One of life’s sweet pleasures is to travel. Thanks to the increasing number of low-cost flights, traveling abroad is no longer a luxury reserved for the privileged few. At the same time, however, there is an alarming increase in the demand of personal data from tourists and no clear transatlantic legal framework on personal data exchange. Though third parties such as airlines and airport operators have the right to read this data, we don’t know what happens with it afterwards.
Under legislation introduced after the September 11th attacks, the United States has tightened security measures for foreign tourists entering its country. The latest measure requires that by 2012, every traveler entering the United States who is part of the visa-waiver program must have a biometric passport or be forced to apply for a visa.
The biometric passport – which contains an embedded chip with personal data, facial images and fingerprints – is on its way to becoming a global travel prerequisite. Current passports will remain valid for travel to most countries until then. Germany, France and the Netherlands have already started issuing the new documents. EU parliamentarians approved the US’ demand and passed a ruling at the end of 2005 saying that its goal is to combat illegal immigration, terrorism and organized crime. But the excuse that the new passports will help prevent international terrorism is questionable since security agents will need to know whose face or fingerprints they are looking for in the first place.
Initially, Washington gave a 2006 deadline for the 27 countries in the EU and other visa-waiver countries such as Norway, Iceland and Switzerland, but then pushed the date back to June of this year to give these countries more time to prepare the technology needed to issue the biometric passports. The US State Department started introducing e-passports in 2006 and every passport holder in the US is projected to have one by 2017.
In the meantime, there is little enthusiasm for these new requirements. Data watchdogs and human rights activists argue that this regulation treats everyone as a potential criminal, thus violating the protection of citizens’ personal data and imposing a state of constant surveillance.
Peter Hustinx, the European Data Protection Supervisor, said in a press conference on the implementation of biometric passports in 2007 that security measures aimed at preventing terrorism are often stepped up at the expense of privacy. Hustinx is in charge of giving governments and EU bodies advice on data security standards and acts independently of EU institutions. He warned that the EU was “rushing in a new era” of using biometric identifiers for security checks while standards for data protection were still not clear.
“It is very important that the biometric data is only saved in the passport and not in external databanks. Until now there are no international regulations which guarantee this,” said Peter Schaar, German Federal Commissioner for Data Protection, at a conference on data protection held in March of this year in Berlin.

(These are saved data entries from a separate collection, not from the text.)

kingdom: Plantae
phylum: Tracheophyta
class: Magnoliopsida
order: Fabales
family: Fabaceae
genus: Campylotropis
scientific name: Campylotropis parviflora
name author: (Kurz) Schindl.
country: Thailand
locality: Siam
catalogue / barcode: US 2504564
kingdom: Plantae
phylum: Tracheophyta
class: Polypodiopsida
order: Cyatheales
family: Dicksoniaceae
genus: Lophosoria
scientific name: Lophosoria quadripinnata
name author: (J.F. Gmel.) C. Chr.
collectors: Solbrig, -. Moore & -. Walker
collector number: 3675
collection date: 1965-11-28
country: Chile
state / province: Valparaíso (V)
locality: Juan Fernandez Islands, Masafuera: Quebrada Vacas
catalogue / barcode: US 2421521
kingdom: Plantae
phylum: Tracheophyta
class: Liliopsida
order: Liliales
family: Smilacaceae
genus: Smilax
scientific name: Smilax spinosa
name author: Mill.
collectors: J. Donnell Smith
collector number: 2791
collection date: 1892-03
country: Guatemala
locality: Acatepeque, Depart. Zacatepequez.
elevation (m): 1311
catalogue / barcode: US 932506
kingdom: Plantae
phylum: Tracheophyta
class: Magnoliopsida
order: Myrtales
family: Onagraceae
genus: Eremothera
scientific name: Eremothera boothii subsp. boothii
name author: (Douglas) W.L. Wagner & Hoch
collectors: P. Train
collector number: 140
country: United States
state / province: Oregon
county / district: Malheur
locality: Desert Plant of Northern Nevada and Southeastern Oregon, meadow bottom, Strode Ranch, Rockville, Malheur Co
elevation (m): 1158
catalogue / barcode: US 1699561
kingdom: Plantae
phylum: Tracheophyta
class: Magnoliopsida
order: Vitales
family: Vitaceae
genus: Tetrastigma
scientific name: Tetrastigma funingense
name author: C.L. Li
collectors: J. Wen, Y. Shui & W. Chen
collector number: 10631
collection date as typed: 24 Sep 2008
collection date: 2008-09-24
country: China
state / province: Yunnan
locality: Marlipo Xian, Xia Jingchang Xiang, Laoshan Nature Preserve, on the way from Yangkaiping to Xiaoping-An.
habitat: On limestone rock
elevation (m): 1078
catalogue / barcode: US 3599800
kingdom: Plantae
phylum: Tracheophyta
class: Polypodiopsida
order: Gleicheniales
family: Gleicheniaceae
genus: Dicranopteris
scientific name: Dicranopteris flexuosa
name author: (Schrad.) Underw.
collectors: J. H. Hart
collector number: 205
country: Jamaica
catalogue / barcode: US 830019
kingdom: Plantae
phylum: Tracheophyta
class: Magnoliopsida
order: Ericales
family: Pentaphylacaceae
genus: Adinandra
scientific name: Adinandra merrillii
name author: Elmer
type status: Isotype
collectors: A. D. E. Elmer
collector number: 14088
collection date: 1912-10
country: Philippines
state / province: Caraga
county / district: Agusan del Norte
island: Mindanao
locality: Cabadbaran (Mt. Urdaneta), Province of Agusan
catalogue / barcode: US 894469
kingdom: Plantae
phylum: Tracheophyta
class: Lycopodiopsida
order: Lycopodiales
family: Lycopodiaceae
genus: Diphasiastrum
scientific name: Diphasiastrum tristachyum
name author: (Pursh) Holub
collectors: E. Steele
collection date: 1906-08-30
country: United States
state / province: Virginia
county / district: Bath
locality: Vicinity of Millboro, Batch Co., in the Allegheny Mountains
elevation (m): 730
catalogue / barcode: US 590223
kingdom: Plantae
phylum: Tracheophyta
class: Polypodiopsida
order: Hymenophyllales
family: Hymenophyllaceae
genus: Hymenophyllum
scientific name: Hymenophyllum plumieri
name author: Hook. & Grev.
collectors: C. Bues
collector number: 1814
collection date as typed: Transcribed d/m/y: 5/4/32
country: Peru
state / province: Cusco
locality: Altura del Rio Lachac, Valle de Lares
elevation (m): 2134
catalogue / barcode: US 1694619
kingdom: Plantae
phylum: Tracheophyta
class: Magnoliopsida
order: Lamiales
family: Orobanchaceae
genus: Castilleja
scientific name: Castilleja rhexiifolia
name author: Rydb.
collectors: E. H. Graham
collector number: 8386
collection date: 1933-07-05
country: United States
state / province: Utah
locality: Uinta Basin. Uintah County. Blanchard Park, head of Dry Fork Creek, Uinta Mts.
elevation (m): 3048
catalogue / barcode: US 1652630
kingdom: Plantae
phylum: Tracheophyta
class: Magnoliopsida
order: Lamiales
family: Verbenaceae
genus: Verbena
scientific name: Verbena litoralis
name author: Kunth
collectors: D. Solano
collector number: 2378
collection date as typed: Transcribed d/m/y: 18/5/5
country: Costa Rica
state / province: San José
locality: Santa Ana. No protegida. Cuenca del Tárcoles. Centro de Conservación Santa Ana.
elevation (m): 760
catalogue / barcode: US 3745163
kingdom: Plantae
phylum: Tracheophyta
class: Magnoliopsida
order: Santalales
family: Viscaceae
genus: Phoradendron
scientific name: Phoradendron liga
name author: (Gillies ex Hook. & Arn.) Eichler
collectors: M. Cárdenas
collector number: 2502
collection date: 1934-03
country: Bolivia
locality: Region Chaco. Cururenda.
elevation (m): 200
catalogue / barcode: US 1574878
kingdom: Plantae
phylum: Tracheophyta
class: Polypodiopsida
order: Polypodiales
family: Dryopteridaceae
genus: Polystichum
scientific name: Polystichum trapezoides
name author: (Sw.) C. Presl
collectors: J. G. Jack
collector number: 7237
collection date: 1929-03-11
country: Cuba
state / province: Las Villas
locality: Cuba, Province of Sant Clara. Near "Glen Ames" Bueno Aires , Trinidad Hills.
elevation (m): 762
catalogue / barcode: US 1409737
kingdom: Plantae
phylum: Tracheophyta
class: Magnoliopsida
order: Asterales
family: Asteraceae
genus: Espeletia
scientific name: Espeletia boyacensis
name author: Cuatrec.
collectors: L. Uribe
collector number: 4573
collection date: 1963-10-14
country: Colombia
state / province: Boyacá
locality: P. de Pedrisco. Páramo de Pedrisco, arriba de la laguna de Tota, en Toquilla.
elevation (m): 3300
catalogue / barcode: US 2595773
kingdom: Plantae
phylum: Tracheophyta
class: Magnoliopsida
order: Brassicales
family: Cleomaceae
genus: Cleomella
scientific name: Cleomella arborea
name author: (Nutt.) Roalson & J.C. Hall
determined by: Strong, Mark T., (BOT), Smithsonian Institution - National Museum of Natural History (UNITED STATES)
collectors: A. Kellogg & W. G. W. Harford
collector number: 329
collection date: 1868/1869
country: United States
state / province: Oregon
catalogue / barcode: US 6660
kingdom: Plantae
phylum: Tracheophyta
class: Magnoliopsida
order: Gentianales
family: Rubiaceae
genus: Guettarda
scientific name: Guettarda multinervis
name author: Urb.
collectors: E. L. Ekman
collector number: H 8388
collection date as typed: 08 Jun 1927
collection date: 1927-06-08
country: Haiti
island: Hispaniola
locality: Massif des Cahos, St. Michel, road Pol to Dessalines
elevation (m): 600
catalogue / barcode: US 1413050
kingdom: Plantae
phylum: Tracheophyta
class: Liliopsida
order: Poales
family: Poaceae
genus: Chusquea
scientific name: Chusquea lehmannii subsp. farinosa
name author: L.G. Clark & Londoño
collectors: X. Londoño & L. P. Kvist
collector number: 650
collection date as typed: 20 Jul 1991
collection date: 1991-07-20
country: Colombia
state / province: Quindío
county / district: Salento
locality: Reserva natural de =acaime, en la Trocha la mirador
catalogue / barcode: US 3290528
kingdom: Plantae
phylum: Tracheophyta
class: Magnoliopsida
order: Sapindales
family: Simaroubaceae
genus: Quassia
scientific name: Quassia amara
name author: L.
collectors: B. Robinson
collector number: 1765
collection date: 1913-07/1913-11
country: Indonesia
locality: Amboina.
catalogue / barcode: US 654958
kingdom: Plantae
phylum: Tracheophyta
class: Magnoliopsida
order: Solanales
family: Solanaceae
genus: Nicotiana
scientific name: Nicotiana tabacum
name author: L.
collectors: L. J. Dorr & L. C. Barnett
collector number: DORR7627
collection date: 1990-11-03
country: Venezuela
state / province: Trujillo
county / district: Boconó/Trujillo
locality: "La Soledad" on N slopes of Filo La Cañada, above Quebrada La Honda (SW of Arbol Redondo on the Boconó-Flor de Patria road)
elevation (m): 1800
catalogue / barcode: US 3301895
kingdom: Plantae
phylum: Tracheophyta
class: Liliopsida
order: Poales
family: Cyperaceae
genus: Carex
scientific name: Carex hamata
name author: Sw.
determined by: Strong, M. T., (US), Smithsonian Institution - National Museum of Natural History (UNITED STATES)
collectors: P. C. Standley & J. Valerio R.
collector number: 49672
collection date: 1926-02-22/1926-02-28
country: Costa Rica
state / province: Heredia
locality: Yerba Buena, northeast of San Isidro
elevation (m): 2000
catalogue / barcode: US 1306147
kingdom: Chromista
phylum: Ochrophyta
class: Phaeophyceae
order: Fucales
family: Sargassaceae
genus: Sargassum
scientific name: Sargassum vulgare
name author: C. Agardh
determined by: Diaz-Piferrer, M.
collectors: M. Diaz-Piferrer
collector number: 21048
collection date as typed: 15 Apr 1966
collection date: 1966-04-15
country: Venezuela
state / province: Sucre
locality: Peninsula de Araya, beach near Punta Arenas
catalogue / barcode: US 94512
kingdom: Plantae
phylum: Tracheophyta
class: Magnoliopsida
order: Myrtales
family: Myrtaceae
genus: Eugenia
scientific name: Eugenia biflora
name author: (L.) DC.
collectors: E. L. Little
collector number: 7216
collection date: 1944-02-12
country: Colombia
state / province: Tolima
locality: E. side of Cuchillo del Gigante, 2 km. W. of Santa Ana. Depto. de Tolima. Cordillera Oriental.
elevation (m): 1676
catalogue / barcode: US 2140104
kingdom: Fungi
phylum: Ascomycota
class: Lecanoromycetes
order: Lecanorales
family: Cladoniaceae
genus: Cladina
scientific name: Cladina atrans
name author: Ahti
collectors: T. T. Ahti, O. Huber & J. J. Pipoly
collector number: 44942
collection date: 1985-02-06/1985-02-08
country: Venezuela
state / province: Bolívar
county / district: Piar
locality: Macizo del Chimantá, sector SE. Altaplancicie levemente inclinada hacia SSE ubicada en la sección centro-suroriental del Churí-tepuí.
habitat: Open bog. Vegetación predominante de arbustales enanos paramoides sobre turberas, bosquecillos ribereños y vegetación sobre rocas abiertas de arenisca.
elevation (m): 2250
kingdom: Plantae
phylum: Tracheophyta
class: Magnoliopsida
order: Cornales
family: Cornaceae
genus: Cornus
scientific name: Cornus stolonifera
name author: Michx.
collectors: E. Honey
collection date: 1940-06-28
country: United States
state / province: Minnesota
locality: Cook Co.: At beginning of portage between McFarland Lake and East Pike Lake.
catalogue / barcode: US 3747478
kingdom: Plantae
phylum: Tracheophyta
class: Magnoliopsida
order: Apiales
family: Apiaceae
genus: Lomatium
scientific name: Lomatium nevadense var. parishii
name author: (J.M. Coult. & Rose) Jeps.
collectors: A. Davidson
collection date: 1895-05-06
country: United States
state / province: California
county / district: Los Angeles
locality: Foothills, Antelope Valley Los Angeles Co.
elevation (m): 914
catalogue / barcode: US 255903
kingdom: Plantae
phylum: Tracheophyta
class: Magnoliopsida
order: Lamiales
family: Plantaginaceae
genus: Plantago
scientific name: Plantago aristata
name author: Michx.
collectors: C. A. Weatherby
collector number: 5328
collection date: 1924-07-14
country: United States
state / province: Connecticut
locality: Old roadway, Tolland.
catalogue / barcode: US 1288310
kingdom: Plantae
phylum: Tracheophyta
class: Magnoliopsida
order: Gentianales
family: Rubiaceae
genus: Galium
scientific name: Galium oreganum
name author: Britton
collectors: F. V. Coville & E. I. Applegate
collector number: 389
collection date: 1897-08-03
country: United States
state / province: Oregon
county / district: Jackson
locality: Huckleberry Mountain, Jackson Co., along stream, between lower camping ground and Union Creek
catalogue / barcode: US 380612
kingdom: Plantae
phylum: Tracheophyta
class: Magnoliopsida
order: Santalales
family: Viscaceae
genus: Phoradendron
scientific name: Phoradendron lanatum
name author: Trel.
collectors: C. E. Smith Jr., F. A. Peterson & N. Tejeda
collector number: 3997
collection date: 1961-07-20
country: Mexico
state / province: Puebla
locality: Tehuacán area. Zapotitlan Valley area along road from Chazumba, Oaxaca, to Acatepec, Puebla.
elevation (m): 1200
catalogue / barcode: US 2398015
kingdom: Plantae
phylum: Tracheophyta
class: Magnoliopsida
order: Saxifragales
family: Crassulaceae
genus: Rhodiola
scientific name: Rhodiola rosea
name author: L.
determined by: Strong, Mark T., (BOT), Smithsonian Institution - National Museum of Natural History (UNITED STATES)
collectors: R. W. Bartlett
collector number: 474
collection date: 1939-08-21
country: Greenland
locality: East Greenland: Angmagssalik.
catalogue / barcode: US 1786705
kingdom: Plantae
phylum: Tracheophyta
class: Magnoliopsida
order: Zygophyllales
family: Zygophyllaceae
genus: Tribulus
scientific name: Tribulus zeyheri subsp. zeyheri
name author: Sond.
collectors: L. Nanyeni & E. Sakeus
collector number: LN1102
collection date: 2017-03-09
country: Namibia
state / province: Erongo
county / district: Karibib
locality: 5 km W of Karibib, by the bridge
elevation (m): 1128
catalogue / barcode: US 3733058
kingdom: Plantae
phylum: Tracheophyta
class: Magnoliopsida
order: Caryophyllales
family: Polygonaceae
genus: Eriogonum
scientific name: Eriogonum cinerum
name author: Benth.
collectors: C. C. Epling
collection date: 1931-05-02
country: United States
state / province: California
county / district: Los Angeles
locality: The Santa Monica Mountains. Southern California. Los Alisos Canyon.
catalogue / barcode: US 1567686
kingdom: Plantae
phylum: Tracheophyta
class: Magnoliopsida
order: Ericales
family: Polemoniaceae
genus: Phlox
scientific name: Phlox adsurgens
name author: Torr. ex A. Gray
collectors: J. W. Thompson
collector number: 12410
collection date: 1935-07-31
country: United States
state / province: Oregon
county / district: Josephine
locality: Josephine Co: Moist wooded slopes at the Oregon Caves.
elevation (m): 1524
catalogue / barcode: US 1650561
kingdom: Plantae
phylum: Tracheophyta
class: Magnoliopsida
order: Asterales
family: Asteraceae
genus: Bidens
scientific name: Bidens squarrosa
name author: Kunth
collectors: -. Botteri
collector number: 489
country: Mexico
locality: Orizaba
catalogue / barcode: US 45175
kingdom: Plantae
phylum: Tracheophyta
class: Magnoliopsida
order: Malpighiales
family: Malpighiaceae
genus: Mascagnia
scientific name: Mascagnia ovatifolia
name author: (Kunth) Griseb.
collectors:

In 2005 when this ruling was issued, no intense political debate occurred in Germany but there were some voices of dissent. The left-wing daily newspaper Die Tageszeitung published a column saying that since 9/11 domestic security had gained more importance than the protection of fundamental citizen rights. In addition, security experts have warned of the danger and ease with which hackers and state agencies could abuse the data registers and the sensitive personal information they track.
In fact, the e-pass, which is supposed to protect states against terrorist attacks, is not so safe at all. In 2006 at the Black Hat security conference held in Las Vegas, Lukas Grunwald, a German computer security consultant, proved that the data in the chips is easy to copy. He demonstrated that a terrorist could carry a passport with his/her real name and photo printed on the pages, but with a chip that contains different information cloned from someone else’s passport. However, this could be easily avoided if the security official examines the pass to make sure the name and the picture printed on it match the data read from the chip.
Further troubling to activists and watchdogs, the European Union is about to enter talks with the US on giving it access to banking data. The plan could go beyond an existing deal with the EU that allows trans-Atlantic airlines to transfer credit card, email addresses, passport, travel itineraries and other data belonging to European passengers to US officials. The US has already been examining transactions handled by the Society for Worldwide Interbank Financial Transactions (SWIFT) since 9/11. SWIFT, which is headquartered in Belgium, is planning to move its servers and database from the US to Europe. With data privacy laws far stricter in Europe, the US would then need permission from the EU before it could gain access to this sensitive information.
The protection of a citizen’s privacy and personal data is vital for any democratic society, and should be respected as much as freedom of expression or movement. Some officials in the US and the EU would do well to re-read Article 8 of the European Union’s Charter of Fundamental Rights which states the following:
“Everyone has the right to the protection of personal data concerning him or her. Such data must be processed fairly for specified purposes and on the basis of the consent of the person concerned or some other legitimate basis laid down by law. […] Compliance with these rules shall be subject to control by an independent authority.”
In the paranoid quest for more security, freedom and privacy are often sacrificed. We are all being watched by “Big Brother,” but who is watching “Big Brother” for us?